Exercise description
Would you copy the lines below exactly and omit the images?

(Available data)

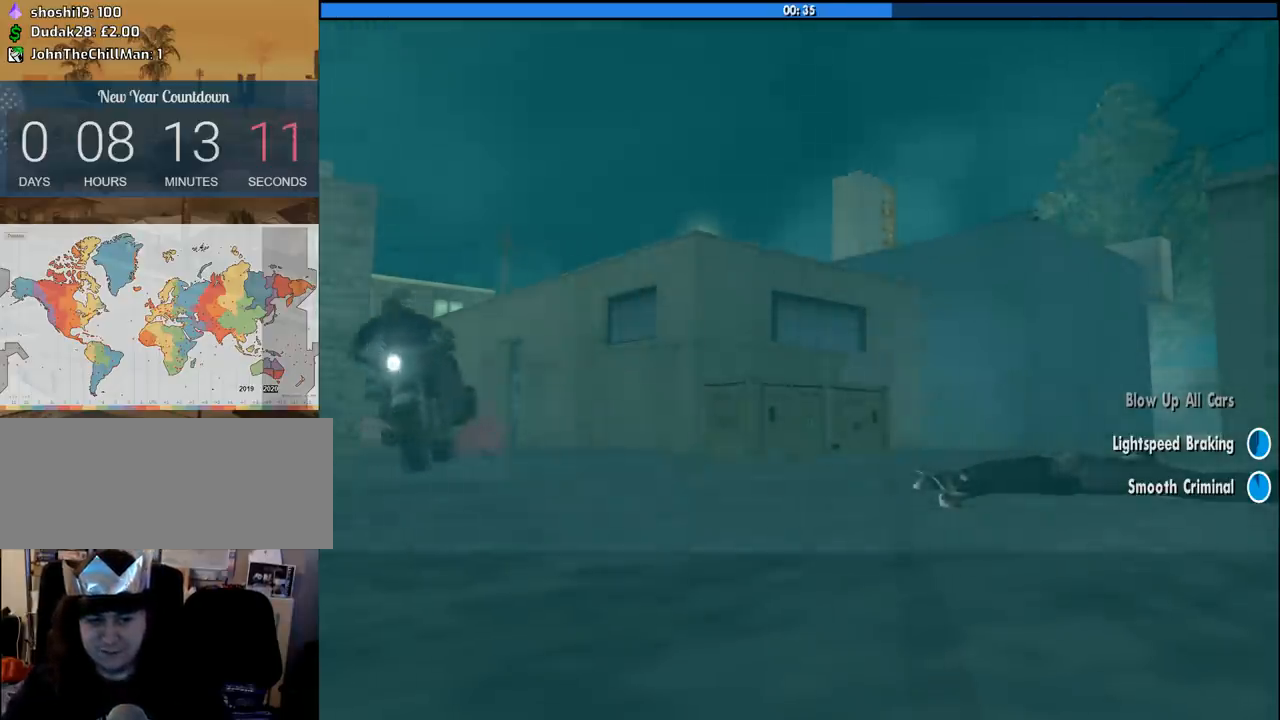
{"keys": [], "mouse": [], "events": [[66, "mouse_right", "down"], [116, "mouse_left", "down"], [200, "mouse_left", "up"], [200, "mouse_right", "up"]]}
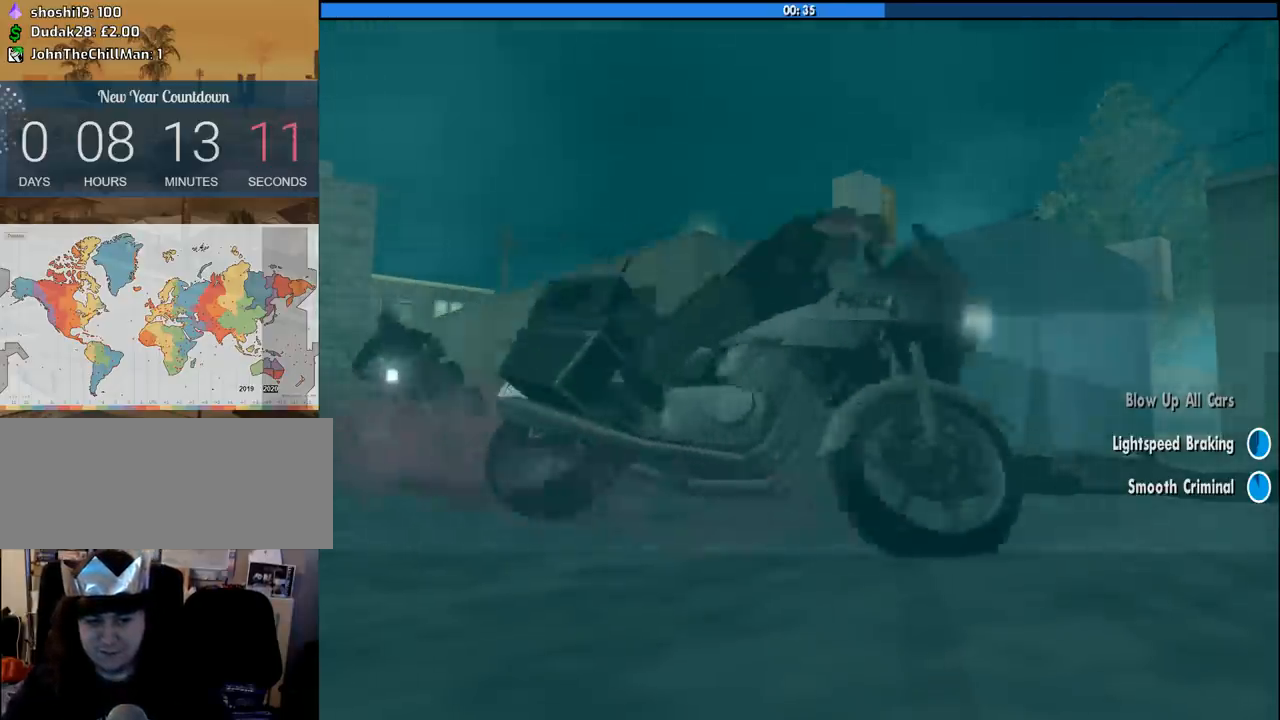
{"keys": ["d", "space"], "mouse": [], "events": [[316, "a", "down"], [316, "space", "down"], [316, "w", "down"], [400, "space", "up"], [450, "a", "up"], [450, "d", "down"], [450, "w", "up"], [500, "space", "down"]]}
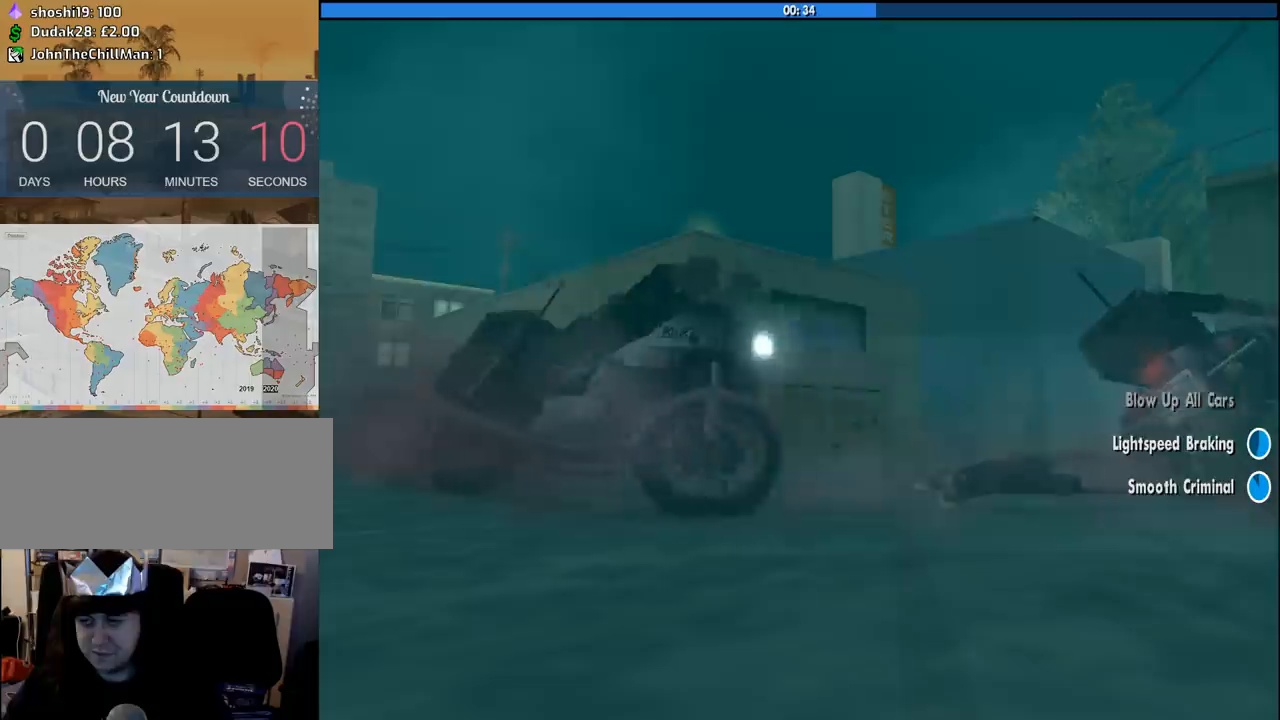
{"keys": ["d", "space"], "mouse": [], "events": [[50, "a", "down"], [50, "d", "up"], [50, "w", "down"], [100, "space", "up"], [150, "a", "up"], [183, "d", "down"], [183, "w", "up"], [233, "space", "down"], [283, "a", "down"], [283, "w", "down"], [333, "d", "up"], [333, "space", "up"], [383, "a", "up"], [383, "w", "up"], [416, "d", "down"], [466, "space", "down"]]}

(End Available data)

Finished task
{"keys": [], "mouse": [], "events": [[66, "mouse_right", "down"], [116, "mouse_left", "down"], [200, "mouse_left", "up"], [200, "mouse_right", "up"]]}
{"keys": ["d", "space"], "mouse": [], "events": [[316, "a", "down"], [316, "space", "down"], [316, "w", "down"], [400, "space", "up"], [450, "a", "up"], [450, "d", "down"], [450, "w", "up"], [500, "space", "down"]]}
{"keys": ["d", "space"], "mouse": [], "events": [[50, "a", "down"], [50, "d", "up"], [50, "w", "down"], [100, "space", "up"], [150, "a", "up"], [183, "d", "down"], [183, "w", "up"], [233, "space", "down"], [283, "a", "down"], [283, "w", "down"], [333, "d", "up"], [333, "space", "up"], [383, "a", "up"], [383, "w", "up"], [416, "d", "down"], [466, "space", "down"]]}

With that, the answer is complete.